Psychologist and researcher Jeffrey Arnett has proposed that we tweak Erickson and other child development theories and add the category of ‘Emerging Adult.’ In numerous books and articles, Arnett and others have proposed that the developmental years between 18 and 25 are a relatively new, yet significant, period of development in our culture.
Turn the time machine setting to 1950 and the average age that people got married and started having children was around age 20. Settling down, getting a job and taking on adult responsibilities were not something to be avoided or put off. Women mostly didn’t go to college and trained to be teachers or secretaries in largely temporary jobs until they could find a husband and become mothers. Young men were encouraged to find a career and begin the process of providing for a family and putting away childish interests and hobbies.
Fast-forward to today and the average age for marriage is closer to 25 for women and 27 for men, with babies coming later than that. Across the country, colleges and universities are filled with both men and women in equal numbers with female students taking the lead in some areas. Traditional ‘male’ professions are encouraging women to join and often include graduate school training. While most 18- to 25-year-olds live semi-independently, away from the scrutiny of parents (on their own, going to college, maybe with part-time jobs), Mom and Dad are footing the bill in many instances. Arnett proposes that this age group is the most self-focused of any life stage – the perks of being an adult without all those hassles and responsibilities.
When people in this age group are asked if they are adults, a significant number give ambiguous answers. Yo dude, am I an adult? Uh, maybe. Sort of-kind of. It’s not adolescence, because that puberty stuff is all over, but it’s not quite grown up yet either.
For those of us who live in State College and interact with college students, we see the emerging adult concept in play every day.
Compared to the 18- to 25-year-olds of past generations who were working, paying bills, getting married and having babies, our ‘kids’ have it a little different. Adult-sized children sign leases for apartments that require a parent’s co-signature. They remain on their parent’s cell phone and car insurance plans. If one of them doesn’t like a grade or a decision that a professor makes, Mom or Dad will make the call. We pay their tuition, credit card bills and sometimes their legal fees.
Generalizations aside, kids are spending longer time in this ‘in between’ stage. Adolescence is starting earlier and adulthood is starting later.
My parents married in 1953 when my mother was 18 years old and my father was 25. (We used to tease him that he was a cradle robber). He had been in the service. They met in the workplace where my mother was a bookkeeper and my Dad had returned to the job he had been working since he was 14 years old. He had run out of tuition money with only two years of college under his belt. His parents had the money to help him finish but never offered it and he didn’t ask. I am the third of four children, born when my mother was 25 years old, and my parents were living in their first purchased home.

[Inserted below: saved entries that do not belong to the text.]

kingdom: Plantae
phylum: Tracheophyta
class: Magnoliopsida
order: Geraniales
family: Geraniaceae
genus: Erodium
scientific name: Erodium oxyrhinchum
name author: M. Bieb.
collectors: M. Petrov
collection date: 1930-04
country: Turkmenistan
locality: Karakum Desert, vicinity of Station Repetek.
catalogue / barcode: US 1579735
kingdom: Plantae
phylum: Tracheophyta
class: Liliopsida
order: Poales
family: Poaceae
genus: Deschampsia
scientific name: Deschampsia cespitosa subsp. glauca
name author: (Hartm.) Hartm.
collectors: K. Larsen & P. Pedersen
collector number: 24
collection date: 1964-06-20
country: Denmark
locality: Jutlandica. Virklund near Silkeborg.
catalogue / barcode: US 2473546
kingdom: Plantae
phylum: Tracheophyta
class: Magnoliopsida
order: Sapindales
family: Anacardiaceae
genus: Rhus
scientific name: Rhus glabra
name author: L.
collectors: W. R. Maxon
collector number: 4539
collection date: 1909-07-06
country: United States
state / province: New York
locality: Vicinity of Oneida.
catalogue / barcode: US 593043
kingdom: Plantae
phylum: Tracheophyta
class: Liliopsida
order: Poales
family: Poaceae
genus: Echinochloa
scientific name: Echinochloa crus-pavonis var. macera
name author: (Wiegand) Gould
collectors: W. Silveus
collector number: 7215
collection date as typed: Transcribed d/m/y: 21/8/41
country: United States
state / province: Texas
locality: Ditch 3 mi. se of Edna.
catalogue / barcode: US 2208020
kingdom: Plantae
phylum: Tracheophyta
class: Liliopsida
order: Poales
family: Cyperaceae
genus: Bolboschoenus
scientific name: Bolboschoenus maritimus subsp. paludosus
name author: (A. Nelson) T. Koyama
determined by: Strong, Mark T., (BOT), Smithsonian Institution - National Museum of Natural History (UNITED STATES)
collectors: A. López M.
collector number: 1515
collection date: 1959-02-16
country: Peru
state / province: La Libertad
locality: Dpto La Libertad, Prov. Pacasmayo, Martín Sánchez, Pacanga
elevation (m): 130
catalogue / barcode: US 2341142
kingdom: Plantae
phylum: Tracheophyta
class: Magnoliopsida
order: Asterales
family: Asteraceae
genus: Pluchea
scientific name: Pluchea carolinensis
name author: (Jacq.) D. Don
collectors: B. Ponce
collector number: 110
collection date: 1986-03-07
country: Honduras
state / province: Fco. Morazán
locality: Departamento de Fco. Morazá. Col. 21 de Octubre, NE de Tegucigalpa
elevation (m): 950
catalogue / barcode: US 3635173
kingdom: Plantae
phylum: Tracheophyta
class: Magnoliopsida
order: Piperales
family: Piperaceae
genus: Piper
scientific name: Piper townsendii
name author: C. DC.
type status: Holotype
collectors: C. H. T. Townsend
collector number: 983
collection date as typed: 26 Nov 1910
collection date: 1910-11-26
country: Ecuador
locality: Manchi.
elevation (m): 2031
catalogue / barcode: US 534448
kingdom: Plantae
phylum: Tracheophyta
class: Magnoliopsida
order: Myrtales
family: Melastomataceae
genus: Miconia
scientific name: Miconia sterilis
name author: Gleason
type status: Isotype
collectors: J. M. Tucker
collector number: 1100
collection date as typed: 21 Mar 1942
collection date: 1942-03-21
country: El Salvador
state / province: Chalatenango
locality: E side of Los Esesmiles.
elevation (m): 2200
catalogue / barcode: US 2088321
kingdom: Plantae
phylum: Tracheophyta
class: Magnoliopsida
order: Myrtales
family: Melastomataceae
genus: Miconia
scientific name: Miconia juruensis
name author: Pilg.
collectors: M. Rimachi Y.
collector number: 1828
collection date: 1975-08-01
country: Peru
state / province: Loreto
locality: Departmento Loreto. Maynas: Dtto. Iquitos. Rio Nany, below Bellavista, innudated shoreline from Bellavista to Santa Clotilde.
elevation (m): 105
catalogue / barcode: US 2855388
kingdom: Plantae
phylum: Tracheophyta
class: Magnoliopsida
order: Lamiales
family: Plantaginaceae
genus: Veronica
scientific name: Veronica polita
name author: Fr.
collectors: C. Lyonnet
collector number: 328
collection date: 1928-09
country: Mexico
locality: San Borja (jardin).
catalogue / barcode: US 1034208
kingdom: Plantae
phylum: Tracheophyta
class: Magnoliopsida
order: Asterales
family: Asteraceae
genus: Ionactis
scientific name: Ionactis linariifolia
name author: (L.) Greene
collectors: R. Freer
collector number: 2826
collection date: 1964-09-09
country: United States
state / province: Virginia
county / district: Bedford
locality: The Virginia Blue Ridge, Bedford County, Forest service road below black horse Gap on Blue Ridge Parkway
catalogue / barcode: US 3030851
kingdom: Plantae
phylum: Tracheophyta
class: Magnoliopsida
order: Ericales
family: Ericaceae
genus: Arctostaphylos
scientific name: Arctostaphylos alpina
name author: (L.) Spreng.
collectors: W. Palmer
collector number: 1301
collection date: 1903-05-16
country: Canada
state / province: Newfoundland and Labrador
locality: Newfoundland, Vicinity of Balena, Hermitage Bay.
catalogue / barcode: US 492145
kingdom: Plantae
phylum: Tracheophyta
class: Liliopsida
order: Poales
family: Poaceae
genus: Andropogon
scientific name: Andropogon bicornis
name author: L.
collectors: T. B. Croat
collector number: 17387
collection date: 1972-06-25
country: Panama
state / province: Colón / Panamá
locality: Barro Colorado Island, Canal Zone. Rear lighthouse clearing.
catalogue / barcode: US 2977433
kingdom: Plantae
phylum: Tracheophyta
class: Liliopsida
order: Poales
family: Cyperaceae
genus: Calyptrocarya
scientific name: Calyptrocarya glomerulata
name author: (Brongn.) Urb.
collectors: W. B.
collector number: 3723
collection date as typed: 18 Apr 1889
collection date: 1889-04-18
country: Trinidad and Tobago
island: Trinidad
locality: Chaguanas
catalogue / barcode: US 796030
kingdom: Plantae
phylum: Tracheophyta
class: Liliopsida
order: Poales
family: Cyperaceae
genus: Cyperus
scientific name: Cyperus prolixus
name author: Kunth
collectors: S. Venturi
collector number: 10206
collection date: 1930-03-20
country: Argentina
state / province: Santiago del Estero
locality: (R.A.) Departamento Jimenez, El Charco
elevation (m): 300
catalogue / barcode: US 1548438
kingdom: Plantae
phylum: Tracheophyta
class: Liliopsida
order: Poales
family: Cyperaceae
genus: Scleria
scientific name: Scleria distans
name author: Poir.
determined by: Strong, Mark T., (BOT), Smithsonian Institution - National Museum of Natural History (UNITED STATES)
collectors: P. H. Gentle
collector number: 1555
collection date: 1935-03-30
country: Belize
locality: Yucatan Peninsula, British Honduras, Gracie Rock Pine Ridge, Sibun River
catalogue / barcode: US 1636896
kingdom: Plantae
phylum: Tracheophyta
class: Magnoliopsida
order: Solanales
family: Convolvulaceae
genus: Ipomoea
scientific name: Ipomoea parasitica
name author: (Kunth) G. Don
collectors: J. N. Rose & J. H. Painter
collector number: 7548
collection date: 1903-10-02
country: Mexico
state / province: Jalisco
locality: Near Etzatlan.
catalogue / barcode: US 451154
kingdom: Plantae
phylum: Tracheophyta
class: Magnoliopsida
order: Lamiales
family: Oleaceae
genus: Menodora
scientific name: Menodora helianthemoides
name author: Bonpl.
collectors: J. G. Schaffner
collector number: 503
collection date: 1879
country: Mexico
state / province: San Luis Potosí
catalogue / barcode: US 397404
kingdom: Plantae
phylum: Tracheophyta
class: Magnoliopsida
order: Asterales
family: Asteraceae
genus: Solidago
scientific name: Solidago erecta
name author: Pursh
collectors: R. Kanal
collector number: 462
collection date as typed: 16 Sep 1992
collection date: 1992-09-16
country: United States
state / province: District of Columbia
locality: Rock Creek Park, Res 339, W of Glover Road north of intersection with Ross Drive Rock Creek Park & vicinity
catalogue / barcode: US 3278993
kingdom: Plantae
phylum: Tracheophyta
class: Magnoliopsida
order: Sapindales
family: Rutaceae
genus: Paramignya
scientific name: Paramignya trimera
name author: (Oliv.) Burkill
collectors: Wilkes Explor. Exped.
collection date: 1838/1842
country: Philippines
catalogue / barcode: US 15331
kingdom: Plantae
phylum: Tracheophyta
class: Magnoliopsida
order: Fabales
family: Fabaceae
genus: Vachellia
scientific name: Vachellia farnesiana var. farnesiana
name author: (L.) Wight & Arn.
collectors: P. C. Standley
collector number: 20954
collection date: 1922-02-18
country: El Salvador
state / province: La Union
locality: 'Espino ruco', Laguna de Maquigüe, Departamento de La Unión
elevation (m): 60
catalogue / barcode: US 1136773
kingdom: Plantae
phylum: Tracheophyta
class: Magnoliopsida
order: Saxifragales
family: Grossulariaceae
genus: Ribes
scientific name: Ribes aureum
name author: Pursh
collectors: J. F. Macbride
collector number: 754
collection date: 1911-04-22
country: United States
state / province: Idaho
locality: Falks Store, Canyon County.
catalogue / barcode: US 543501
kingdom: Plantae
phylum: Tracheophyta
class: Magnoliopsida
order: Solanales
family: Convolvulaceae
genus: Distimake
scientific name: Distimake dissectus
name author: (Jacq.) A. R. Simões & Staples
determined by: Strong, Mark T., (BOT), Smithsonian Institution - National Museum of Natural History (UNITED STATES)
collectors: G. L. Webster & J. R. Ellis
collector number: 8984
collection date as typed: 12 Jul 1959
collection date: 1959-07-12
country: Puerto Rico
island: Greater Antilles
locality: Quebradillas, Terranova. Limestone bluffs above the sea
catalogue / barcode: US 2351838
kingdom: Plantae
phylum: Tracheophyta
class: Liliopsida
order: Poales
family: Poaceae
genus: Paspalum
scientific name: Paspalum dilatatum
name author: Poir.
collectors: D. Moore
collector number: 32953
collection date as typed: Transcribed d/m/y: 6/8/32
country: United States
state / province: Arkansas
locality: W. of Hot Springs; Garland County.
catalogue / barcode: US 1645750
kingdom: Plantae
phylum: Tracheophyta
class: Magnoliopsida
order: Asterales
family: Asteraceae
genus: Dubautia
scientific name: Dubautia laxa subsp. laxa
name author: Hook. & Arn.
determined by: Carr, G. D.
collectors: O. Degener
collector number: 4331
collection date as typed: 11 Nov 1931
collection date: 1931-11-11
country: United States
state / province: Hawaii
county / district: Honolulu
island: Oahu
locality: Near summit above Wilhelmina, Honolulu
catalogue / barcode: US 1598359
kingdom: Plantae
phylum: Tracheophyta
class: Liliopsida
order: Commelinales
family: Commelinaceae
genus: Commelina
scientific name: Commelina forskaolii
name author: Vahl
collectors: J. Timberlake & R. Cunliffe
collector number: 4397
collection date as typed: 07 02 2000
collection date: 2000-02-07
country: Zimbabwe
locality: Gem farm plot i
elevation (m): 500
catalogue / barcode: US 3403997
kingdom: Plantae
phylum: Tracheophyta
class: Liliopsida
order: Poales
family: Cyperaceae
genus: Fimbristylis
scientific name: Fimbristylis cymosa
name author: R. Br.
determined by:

I graduated from Penn State and started my first job after being hired by the agency where I had completed my internship. On the night that I was offered that job, I can remember crying my eyes out, thinking that job offer – which I gladly accepted – meant I was going to have to be a grown up. I was 21 years old. By the age of 25, I had moved to a second job and had been promoted to Department Head. I’ve been covered by an employer’s insurance policy since 1982.
My 20-year-old daughter sighed with relief when she heard that she could stay on my insurance until she is 26 years old. ‘Phew!’ she said. ‘That takes the pressure off of me!’
Her lame attempt at a joke got the appropriate eye-roll reaction from her mother. With two more years of college, a probable internship, the fluctuation of the job market and her status as an emerging adult, she may be 30 before she goes out on her own. She is hardly an exception in her peer group.
Might our culture and the recent phenomenon of the emerging adult be a clue into the anti-social behavior we are seeing in our local community of late? Delay taking responsibility. Put off growing up. College is the last hurrah. Enjoy the party years before becoming a grown-up. Mom and Dad will save me from anything that makes me uncomfortable because they are still very much a part of my life.
Marriage, babies and careers? How about beer Slip-and-Slides, State Patty’s Day and Super Seniors? After all, you can’t expect me too much of me. I’m not really an adult.
My parents are still paying for my health insurance.